If you have a small grow or a couple plants, you can really broaden what you can do with the cannabis plant, rather than just being focused on the sensimilla-style growing of the plant [a style of growing that maximizes cannabis plants’ THC content]. You can end up with some seeds, grind them, and put them into your bread. The stalks can be dried and cured; I’ve put those into vinegars before. You wouldn’t get any THC basically from those — there’s not much to the stalk — but you end up with a soft, roasted, hay-like vinegar when you’re done. So there are many different options than just looking at the flower bud itself.

CRFN: So when you’re growing cannabis you’re growing the female plant, but you can end up with male plants, and you can use the seeds and stalks for culinary purposes.

JM: Yeah, that’s if you end up with a male. People typically don’t want that. They want to grow in the style of sensimilla, which is grown without the male’s presence. That’s why the buds get so heavy and sticky, because the trichomes — they’re trying to catch any open pollen that’s out there.
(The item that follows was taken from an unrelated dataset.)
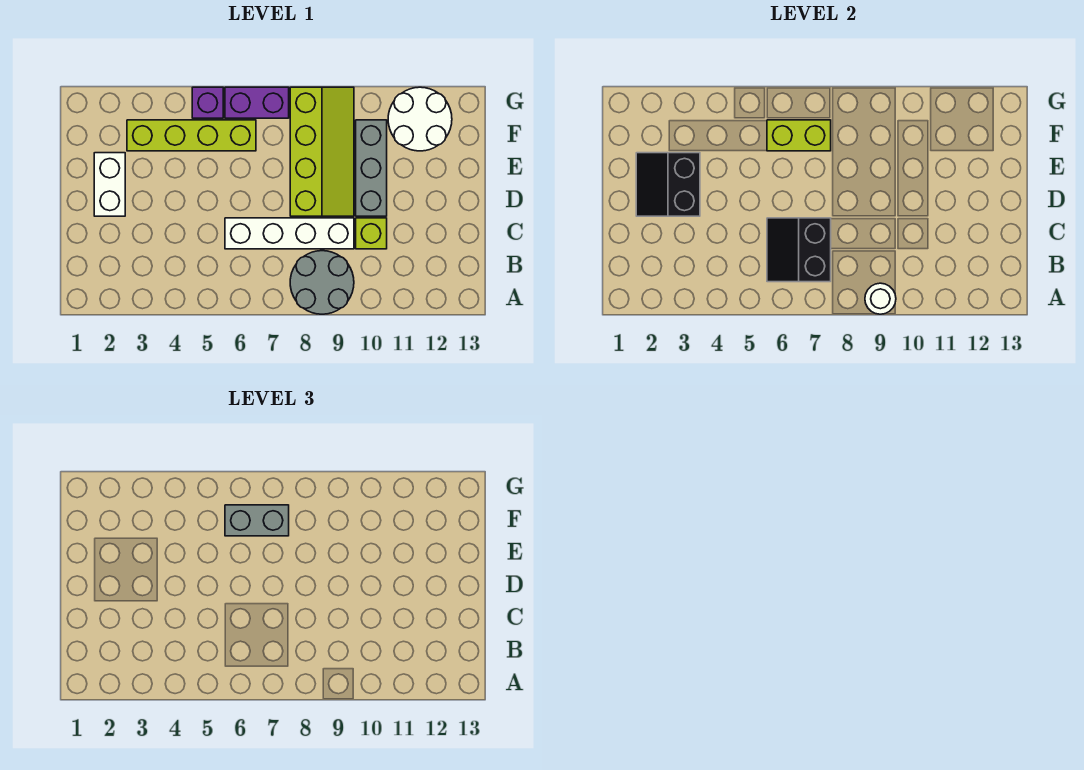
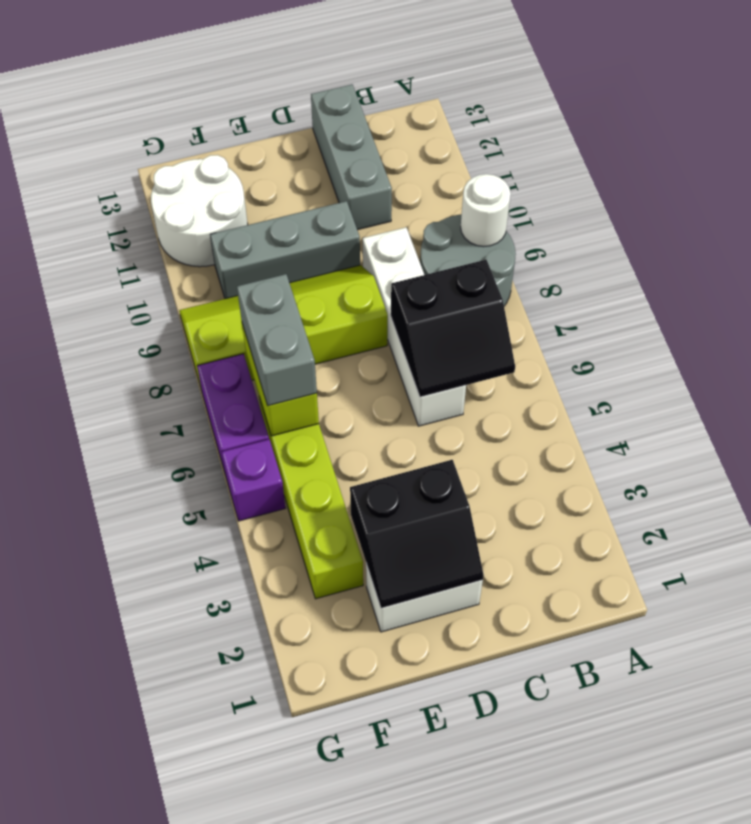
lime 1x1 brick [356,218,387,249] -> none
none -> grey 1x3 brick [311,84,392,230]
They do that, and that when they’re going to turn into a seed, or if the plant is stressed, it can also turn it into a hermaphrodite. Ian Malcolm from Jurassic Park says, “Life will find a way,” and it often does.

CRFN: There must be some trial-and-error, so what’re you currently trying?
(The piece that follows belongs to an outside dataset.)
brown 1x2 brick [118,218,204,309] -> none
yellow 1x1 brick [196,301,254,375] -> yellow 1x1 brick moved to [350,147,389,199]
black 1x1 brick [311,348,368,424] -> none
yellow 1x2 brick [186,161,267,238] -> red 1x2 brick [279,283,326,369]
JM: There are a couple products that we’re working on right now. Some are on the sweet side, some are on the savoury side. On the savoury side, we’re working on different dips, and different sauces, and we’re working on some other mixes, too, but I can’t get into great detail.

CRFN: Is there anything you were hoping would work, but wouldn’t?
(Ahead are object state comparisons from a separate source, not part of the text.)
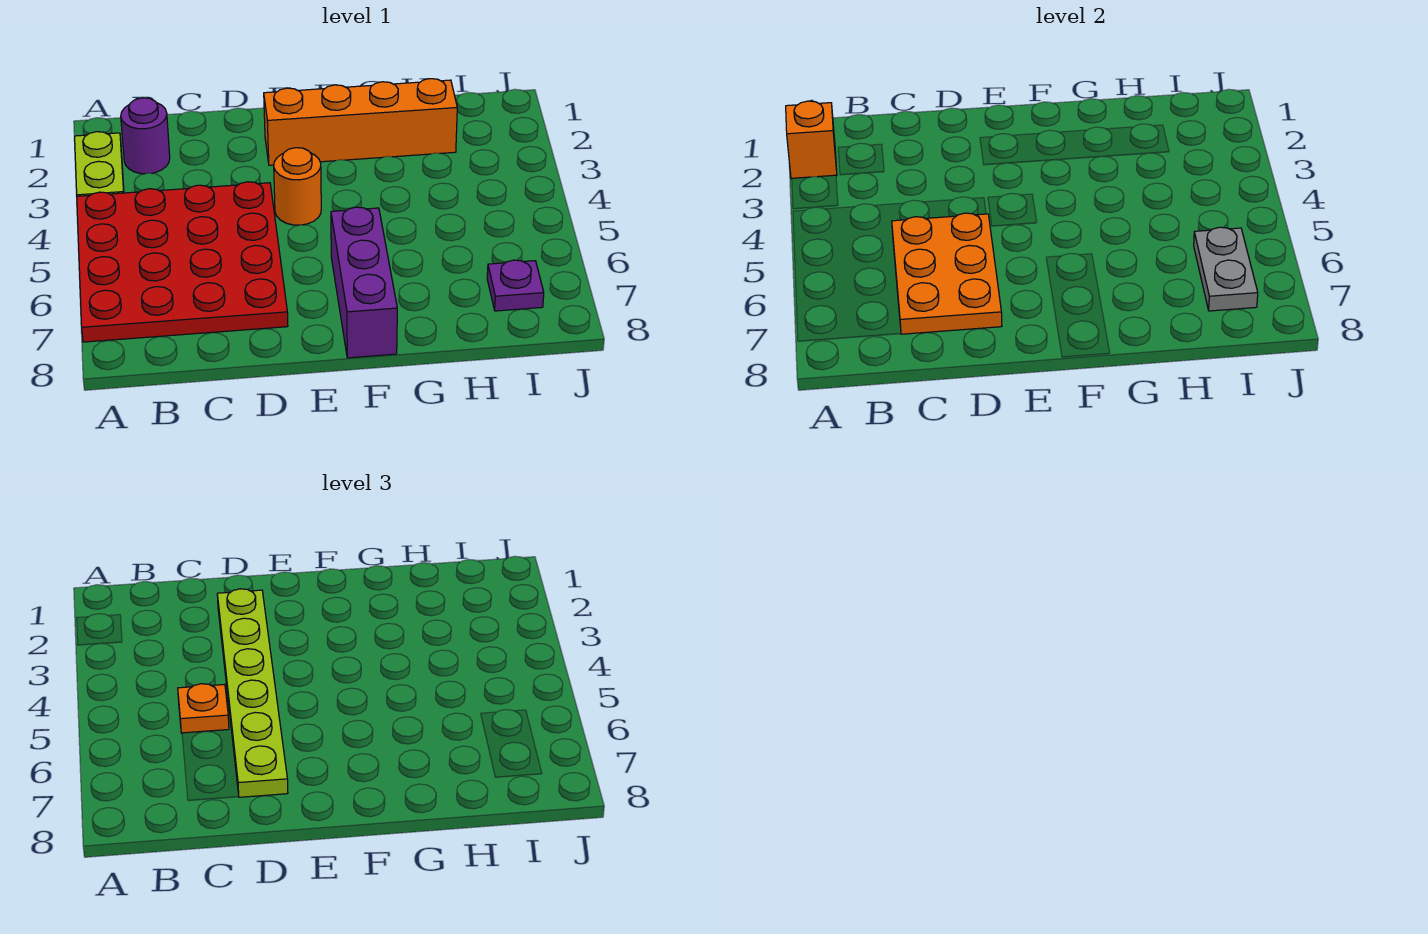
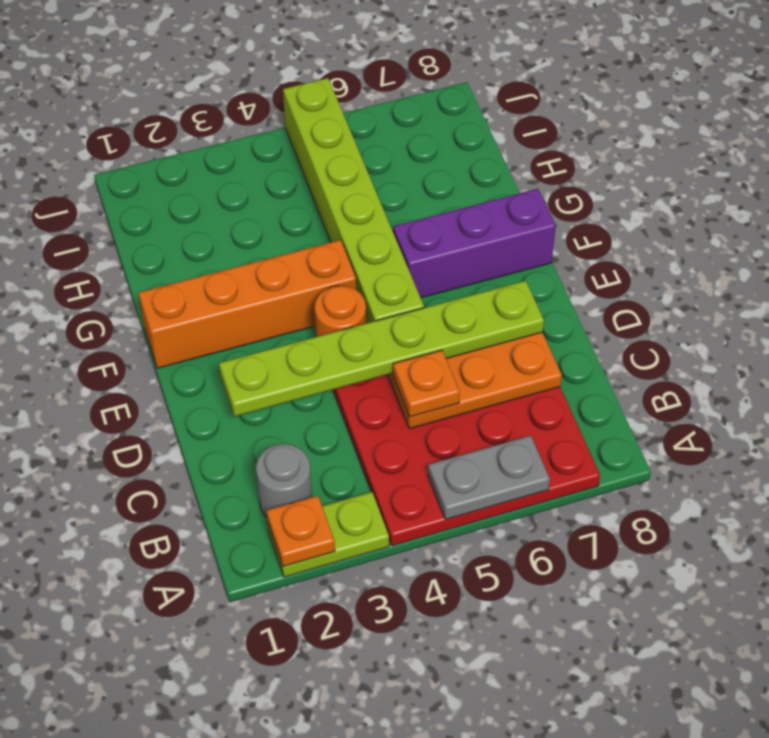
orange 1x1 brick [786,101,837,179] -> orange 1x1 plate [267,496,335,566]
purple 1x1 round brick [121,98,170,174] -> grey 1x1 round brick [256,444,312,517]
orange 1x4 brick [264,79,457,165] -> orange 1x4 brick turned to [139,240,356,368]
none -> lime 1x6 brick [283,78,424,323]
grey 1x2 plate [1194,227,1258,311] -> grey 1x2 plate moved to [428,436,550,519]
purple 1x1 plate [487,260,544,311] -> none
JM: A couple baked products that didn’t really turn out that well — things that could’ve been but weren’t — but for the most part, it’s repetitive trial and error. Making the recipe one time, trying it a second time, and tweaking, and tweaking, and tweaking. The mixes we have now, we’ve tried those hundreds of times.

CRFN: You see cannabis baked good, cannabis candies, cannabis drinks — how can we expect restaurants to use cannabis in their day-to-day cooking when the time comes?

JM: I think it would almost be like going to a bar. It comes down to whether someone has ingested too much cannabis before coming to dinner, or if they’ve ingested alcohol, which affects how THC enters your body. I think private dinners, and places that people feel very safe when they’re experimenting — I think that could be really something. But, the sky’s the limit right now.

CRFN: So, what’s your favourite dish, and if cannabis isn’t involved already, how would you adapt it?

JM: I like chicken liver parfait mixed with cannabis oil, but it really depends on how you want to feel. If you want to feel happy, maybe a strain with carolotholene, so it has something like black pepper to it. Something like that would be great with chicken liver parfait, or on a beef carpaccio. They’re clean, clear flavours. Girl Scout Cookie is one of my favourite strains. It’s high on that black pepper note.

CRFN: Outside of reTreat , what’s next?

JM: Every day presents new opportunities and challenges. But I think cannabis-infused dinners are going to be something that’ll happen in the city and across Canada. If you have the framework in place, and the right certifications, as well as the right venue — that could really be something special. You could do some avant garde cooking and some really cool presentations, like using soy lecithin for the Delta-9 clouds, so it would be really airy — something like that.

CRFN: So applying a lot of molecular gastronomy principles to it.

JM: Yeah, presenting the ingredients in a different way. That’s what cooking is, right?